## PROBLEM TO WORK ON
Reproduce word for word everything in the listing from the line containing "Rendered at 1241 by 1754 pixels." down to the line containing "picture [133, 1026, 1122, 1408]", including both of those lines.

---- SOURCE MATERIAL

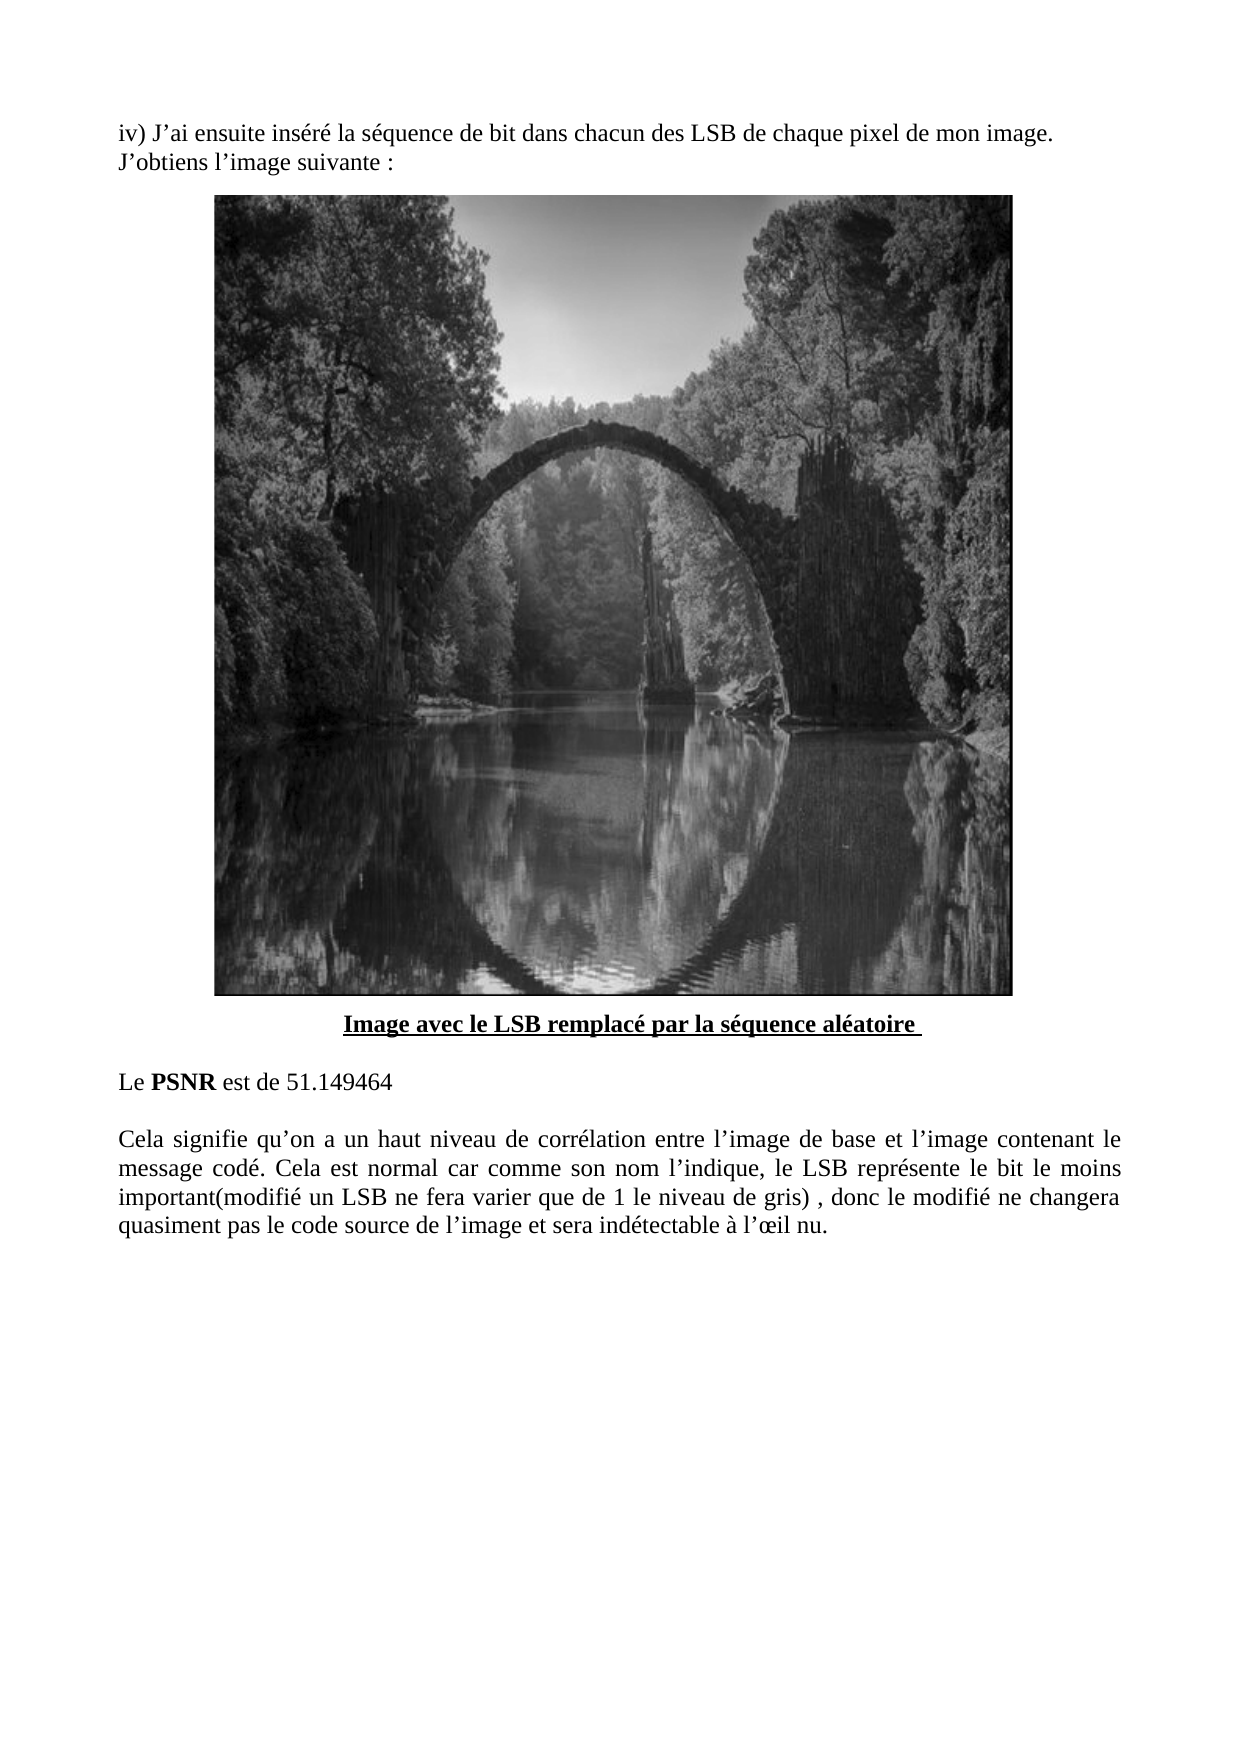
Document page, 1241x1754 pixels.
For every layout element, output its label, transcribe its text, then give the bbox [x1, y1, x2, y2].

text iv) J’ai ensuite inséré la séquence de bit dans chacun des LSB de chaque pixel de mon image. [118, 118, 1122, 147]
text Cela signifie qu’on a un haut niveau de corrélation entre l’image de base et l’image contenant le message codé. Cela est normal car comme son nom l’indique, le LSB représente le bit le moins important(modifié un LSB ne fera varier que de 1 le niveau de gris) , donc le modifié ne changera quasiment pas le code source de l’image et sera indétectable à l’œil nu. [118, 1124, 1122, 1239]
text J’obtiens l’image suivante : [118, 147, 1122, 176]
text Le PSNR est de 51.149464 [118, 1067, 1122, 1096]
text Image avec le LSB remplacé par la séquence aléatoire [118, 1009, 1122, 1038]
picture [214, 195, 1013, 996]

--------
---- SOURCE MATERIAL

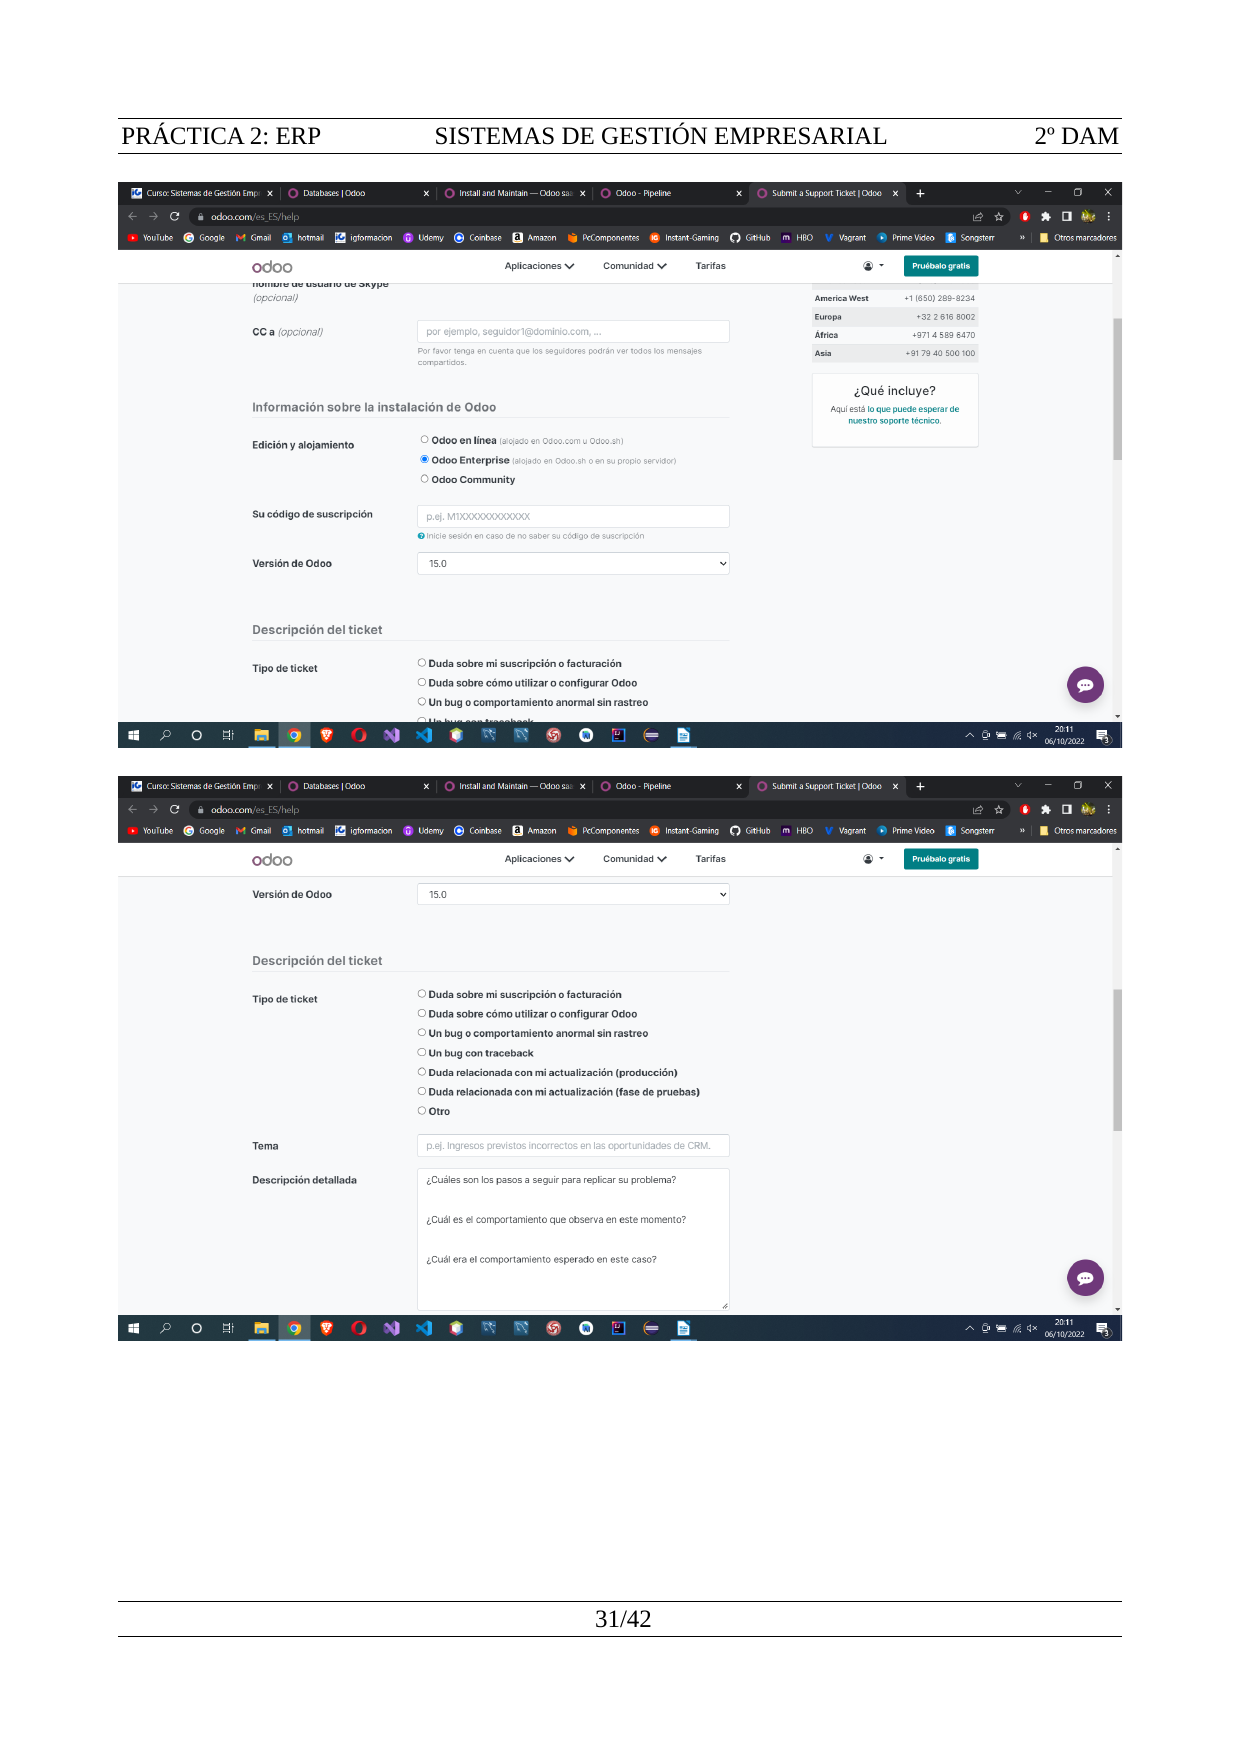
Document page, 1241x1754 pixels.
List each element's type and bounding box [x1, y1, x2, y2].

--------
---- SOURCE MATERIAL

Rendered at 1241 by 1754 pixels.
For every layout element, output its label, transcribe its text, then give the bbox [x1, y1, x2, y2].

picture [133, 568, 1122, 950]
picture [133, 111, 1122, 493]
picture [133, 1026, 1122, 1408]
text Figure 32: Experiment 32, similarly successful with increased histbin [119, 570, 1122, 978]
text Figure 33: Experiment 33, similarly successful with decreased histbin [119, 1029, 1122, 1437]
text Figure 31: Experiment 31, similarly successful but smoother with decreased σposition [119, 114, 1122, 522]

--------

## OUTPUT FOR THIS EXERCISE
Rendered at 1241 by 1754 pixels.
For every layout element, output its label, transcribe its text, then give the bbox [x1, y1, x2, y2].

picture [133, 568, 1122, 950]
picture [133, 111, 1122, 493]
picture [133, 1026, 1122, 1408]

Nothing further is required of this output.